Benedikt bei Sarkozy: Beten wie der Papst in Frankreich
Beim Treffen in Paris waren sich Papst Benedikt XVI. und Präsident Sarkozy einig: Die Trennung von Staat und Religion soll aufgeweicht werden.
PARIS taz Ein großes goldenes Kreuz baumelt seit Freitag über die Bildschirme des öffentlich-rechtlichen Fernsehens im laizistischen Frankreich. Es gehört dem Papst, der den ersten Frankreich-Besuch seiner dreijährigen Amtszeit begonnen hat.
Staatspräsident Nicolas Sarkozy holte Benedikt XVI. persönlich am Flughafen ab und geleitete ihn direkt in seinen Palast. Dort hielt Sarkozy strahlend eine Ansprache an seinen Gast, den er immer wieder als "Sehr Heiliger Vater" ansprach. Anschließend erinnerte Benedikt XVI. in einer ebenfalls live übertragenen Rede an die moralischen Grundprinzipien und bat Gott, Frankeich und die Franzosen zu segnen. Anstatt mit dem üblichen "Vive la République" beendet er seine Rede mit einem Gruß an "die Jungfrau Maria, die Schutzheilige Frankreichs".
Vergleichbare Ehren wie dem Papst haben Präsident Sarkozy und die öffentlich-rechtlichen Medien in den vergangenen Jahren nur einem einzigen anderen Mann zukommen lassen: dem Südafrikaner Nelson Mandela. Auch ihn holte Sarkozy am Flughafen ab. Allerdings erteilte Mandela den Franzosen keine Moralpredigten. Papst Benedikt XVI. hingegen verlangte von dem obersten Tempel der Französischen Republik aus die Einhaltung der christlichen Grundprinzipien. Unter anderem bestand er auf dem bedingungslosen Schutz des menschlichen Lebens "von der Empfängnis bis zum natürlichen Tod".
Im Publikum zu seinen Füßen saßen die Spitzen der katholischen Kirche und der kleineren Konfessionen in Frankreich. Aber auch die Verantwortlichen der französischen Politik. Darunter die unehelich schwangere Justizministerin, der schwule Bürgermeister von Paris und zahlreich geschiedene Politiker, wie der in dritter Ehe verheiratete Sarkozy.

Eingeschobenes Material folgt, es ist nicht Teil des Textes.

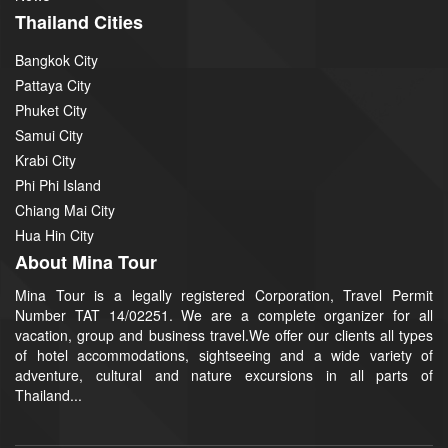
Thailand Cities
Bangkok City
Pattaya City
Phuket City
Samui City
Krabi City
Phi Phi Island
Chiang Mai City
Hua Hin City
About Mina Tour
Mina Tour is a legally registered Corporation, Travel Permit
Number TAT 14/02251. We are a complete organizer for all
vacation, group and business travel.We offer our clients all types
of hotel accommodations, sightseeing and a wide variety of
adventure, cultural and nature excursions in all parts of
Thailand...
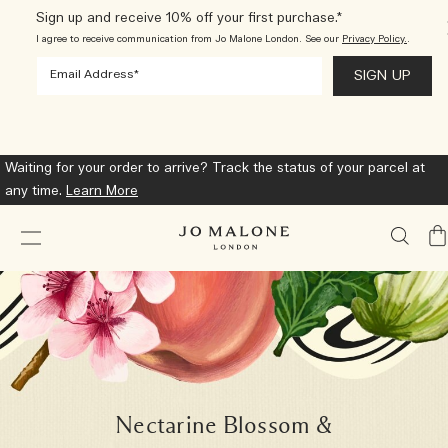
Sign up and receive 10% off your first purchase.*
I agree to receive communication from Jo Malone London. See our
Privacy Policy.
.
Choose a complimentary miniature with any $150 purchase. Select
at checkout.*
Shop Now
My
Ba
Nectarine Blossom &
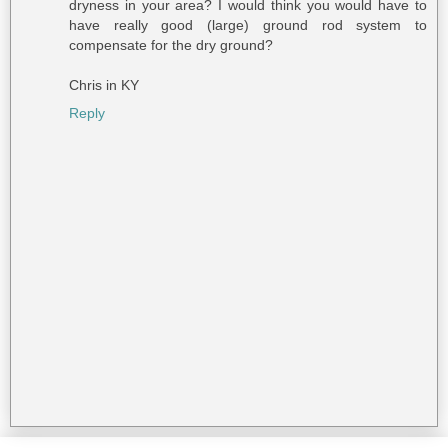
dryness in your area? I would think you would have to
have really good (large) ground rod system to
compensate for the dry ground?
Chris in KY
Reply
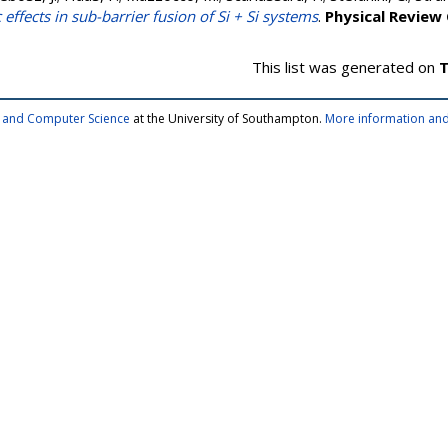
 effects in sub-barrier fusion of Si + Si systems
.
Physical Review
This list was generated on
T
cs and Computer Science
at the University of Southampton.
More information and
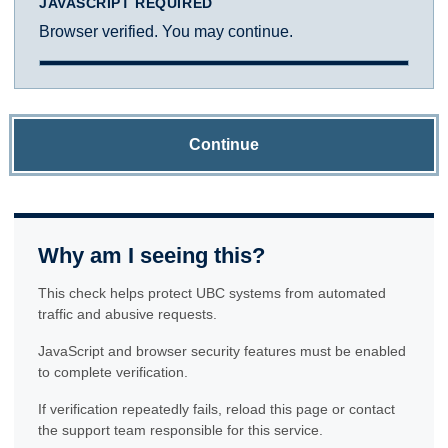
JAVASCRIPT REQUIRED
Browser verified. You may continue.
Continue
Why am I seeing this?
This check helps protect UBC systems from automated
traffic and abusive requests.
JavaScript and browser security features must be enabled
to complete verification.
If verification repeatedly fails, reload this page or contact
the support team responsible for this service.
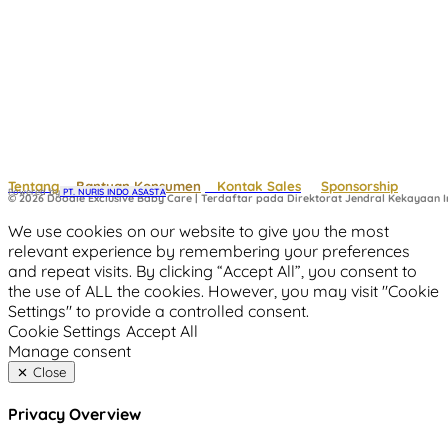
Tentang
Bantuan Konsumen
Kontak Sales
Sponsorship
Powered by
 PT. NURIS INDO ASASTA
© 2026 Doodle Exclusive Baby Care | Terdaftar pada Direktorat Jendral Kekayaan In
We use cookies on our website to give you the most
relevant experience by remembering your preferences
and repeat visits. By clicking “Accept All”, you consent to
the use of ALL the cookies. However, you may visit "Cookie
Settings" to provide a controlled consent.
Cookie Settings
Accept All
Manage consent
Close
Privacy Overview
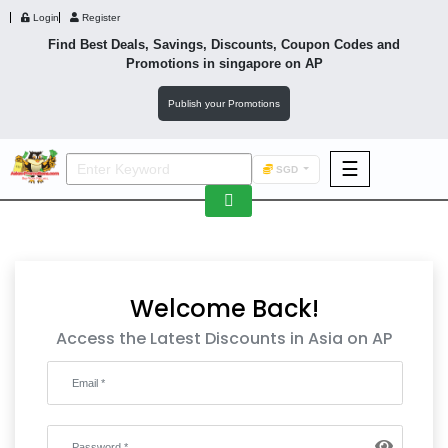
Login
Register
Find Best Deals, Savings, Discounts, Coupon Codes and
Promotions in
singapore
on AP
Publish your Promotions
☰
SGD
F&B
Fashion
Footwear
Welcome Back!
Access the Latest Discounts in Asia on AP
Wellness
F&B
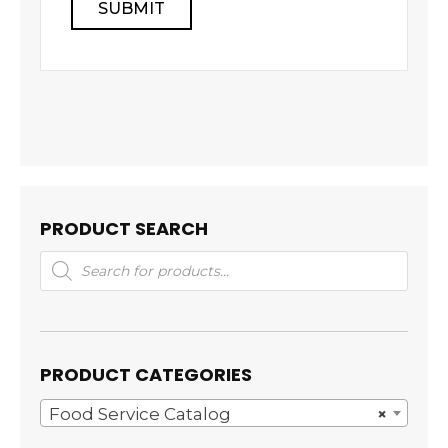
PRODUCT SEARCH
Products
search
PRODUCT CATEGORIES
Food Service Catalog
×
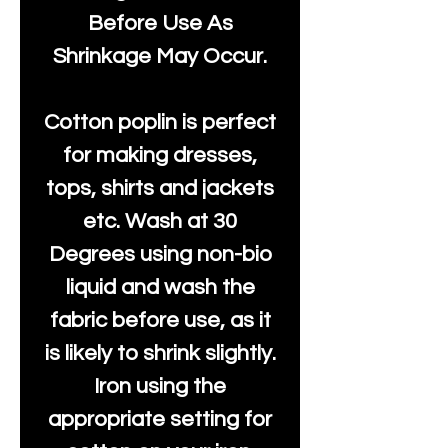
Before Use As
Shrinkage May Occur.
Cotton poplin is perfect
for making dresses,
tops, shirts and jackets
etc. Wash at 30
Degrees using non-bio
liquid and wash the
fabric before use, as it
is likely to shrink slightly.
Iron using the
appropriate setting for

Der französischen Öffentlichkeit war Benedikt XVI. bisher nur wenig bekannt. Die Medien nannten ihn unter Anspielung auf seine deutsche Herkunft den "Bomberkardinal". Am Freitag hörten die Franzosen einen Redner, der mit einem leichten deutschen Akzent perfekt Französisch spricht und sich selbstbewusst auf dem politischen Parkett bewegt. Nach seinem Auftritt im Elysée-Palast stand eine Rede vor 800 ausgewählten Intellektuellen und Kulturschaffenden auf dem Programm des Papstes. Gefolgt von Messen und Prozessionen in Paris.
Am Samstag fliegt der Papst nach Lourdes. Dort leitet er die Feierlichkeiten zum 150 Jahrestag der "Erscheinung der Jungfrau Maria", welche die Bernadette Soubirous in einer Grotte gehabt haben will. Seither ist Lourdes eine der großen Pilgerstätten des Katholizismus.
Im Zentrum des Papstbesuches steht die Frage nach der Rolle der Religion in der französischen Politik. Sarkozy wie auch der Papst arbeiten gemeinsam an der Umwidmung des laizistischen Prinzips. Seit Beginn des 20. Jahrhunderts schreibt es eine strikte Trennung von Religion und öffentlichem Leben vor. Sarkozy und der Papst sprechen neuerdings wie mit einer Stimme von einer "positiven Laizität", was einer Aufweichung des Prinzips der Trennung von Religion und Staat entspricht.